Ahrensburg. Polizei sucht Geschäftsfrau aus der Schlossstadt seit drei Monaten per Haftbefehl. Der 53-Jährigen werden 30 Taten vorgeworfen.
Die ehemalige Inhaberin zweier Reisebüros in Ahrensburg und Schwarzenbek bleibt weiterhin spurlos verschwunden. Seit dem geplatzten Prozess vor knapp drei Monaten wird die Geschäftsfrau per Haftbefehl gesucht, ergriffen wurde sie nach Angaben von Michael Burmeister, dem Direktor des zuständigen Amtsgerichts Ahrensburg, noch nicht. „Wir haben keine neuen Erkenntnisse“, sagt er. Die Frau habe bislang auch nicht versucht, von sich aus Kontakt mit dem Gericht aufzunehmen.
Die Staatsanwaltschaft wirft der 53-Jährigen 30 Taten vor (Aktenzeichen: 779 Js 24792/18): zehn Fälle der gewerbsmäßigen Untreue, 19-fachen gewerbsmäßigen Computerbetrug und einen Betrug. Dadurch soll sie von Juni 2015 bis Februar 2018 mehr als 74.000 Euro unrechtmäßig erlangt haben. Zweimal scheiterte bereits der Versuch, die Vorgänge in den mittlerweile geschlossenen Reisebüros juristisch aufzuarbeiten.
Opfer wundert sich, dass es so lange dauert
Beim Prozessauftakt im September 2019 erschien die Geschäftsfrau nicht vor Gericht, auch beim Neustart der Hauptverhandlung im Juli 2020 blieb der Platz auf der Anklagebank leer. In beiden Fällen gelang es nicht, die Angeklagte von der Polizei vorführen zu lassen, da die Beamten sie an ihrer Wohnanschrift nicht antrafen.
Das Abendblatt hatte erstmals im Sommer 2018 über Betrugsvorwürfe gegen das Reisebüro berichtet, nachdem sich der Ahrensburger Alfried Haase an die Redaktion gewandt hatte. Er erzählte von Flügen, Hotelübernachtungen und Mietwagen für eine Asien-Reise, die er zum Teil doppelt und dreifach bezahlen musste. Danach meldeten sich mehr als ein Dutzend weitere Kunden, die eigenen Angaben zufolge ähnliche Erfahrungen gemacht hatten. Haase fordert rund 12.000 Euro zurück.
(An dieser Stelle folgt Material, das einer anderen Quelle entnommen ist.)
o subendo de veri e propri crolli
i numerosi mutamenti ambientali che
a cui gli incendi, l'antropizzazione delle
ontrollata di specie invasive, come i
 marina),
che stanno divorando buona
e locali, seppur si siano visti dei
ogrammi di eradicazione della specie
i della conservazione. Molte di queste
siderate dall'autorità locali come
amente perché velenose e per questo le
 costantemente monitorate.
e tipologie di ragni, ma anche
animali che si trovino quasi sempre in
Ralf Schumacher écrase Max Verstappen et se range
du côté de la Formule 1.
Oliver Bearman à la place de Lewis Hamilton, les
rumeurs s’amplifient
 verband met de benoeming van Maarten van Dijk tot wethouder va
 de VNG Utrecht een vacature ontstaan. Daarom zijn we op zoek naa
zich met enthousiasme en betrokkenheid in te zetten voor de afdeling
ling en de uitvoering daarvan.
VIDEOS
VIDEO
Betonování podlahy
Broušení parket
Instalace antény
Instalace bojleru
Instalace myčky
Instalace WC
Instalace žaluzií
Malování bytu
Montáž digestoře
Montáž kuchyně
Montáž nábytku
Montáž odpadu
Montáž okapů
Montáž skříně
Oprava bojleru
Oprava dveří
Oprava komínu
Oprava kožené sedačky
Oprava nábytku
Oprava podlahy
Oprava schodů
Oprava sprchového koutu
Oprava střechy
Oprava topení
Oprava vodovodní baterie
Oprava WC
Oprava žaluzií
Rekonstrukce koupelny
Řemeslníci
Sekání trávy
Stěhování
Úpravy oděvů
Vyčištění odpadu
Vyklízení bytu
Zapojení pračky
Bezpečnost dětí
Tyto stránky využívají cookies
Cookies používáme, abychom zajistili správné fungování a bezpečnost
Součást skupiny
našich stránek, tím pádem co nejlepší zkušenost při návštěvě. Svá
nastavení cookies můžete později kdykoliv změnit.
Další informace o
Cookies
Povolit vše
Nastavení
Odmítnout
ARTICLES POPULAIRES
Hoffnungen darauf, das Geld wiederzubekommen, macht er sich nicht mehr. Entsprechende Versuche mithilfe eines Anwalts scheiterten in der Vergangenheit mehrfach. Der 77-Jährige möchte aber „wenigstens erfahren, was damals in dem Geschäft schiefgelaufen ist“. Er sagt: „Ich wüsste gern, wie ich mich absichern kann, damit mir und anderen so etwas in Zukunft nicht noch einmal passiert. Antworten darauf erhoffe ich mir von einem Prozess.“
Polizei äußert sich nicht zum Vorgehen bei Haftbefehlen
Dass immer noch nicht absehbar ist, wann der Fall endlich vor Gericht verhandelt wird, löst bei dem Ahrensburger Unverständnis aus. „Gerade in Zeiten von Corona müssen wir doch überall unsere Daten hinterlegen, zum Beispiel bei jedem Restaurantbesuch“, sagt er. „So viele Beschränkungen wie jetzt hat es noch nie gegeben, und dennoch ist die Frau nicht auffindbar. Das wundert mich.“ Alfried Haase ärgert vor allem, dass nach dem ersten geplatzten Prozess im September 2019 nichts unternommen worden sei. Damals hatte der Richter einen Haftbefehl abgelehnt, weil die Angeklagte im Nachhinein ein Attest vorgelegt hatte, in dem ein Arzt sie für verhandlungsunfähig erklärte.
Erst nachdem die Ahrensburgerin im Juli erneut ohne Erklärung der Gerichtsverhandlung fernblieb, erließ ein Richter Haftbefehl. Haase sagt: „Durch das langsame Handeln wurde der Angeklagten die Chance gegeben, abzuhauen.“ Wahrscheinlich sei sie schon lange nicht mehr in Deutschland, sondern halte sich irgendwo weit entfernt im Ausland auf.
Die Polizei, die für die Vollstreckung von Haftbefehlen zuständig ist, will mit Verweis auf „einsatztaktische Informationen“ keine Auskünfte zum Vorgehen in solchen Fällen geben.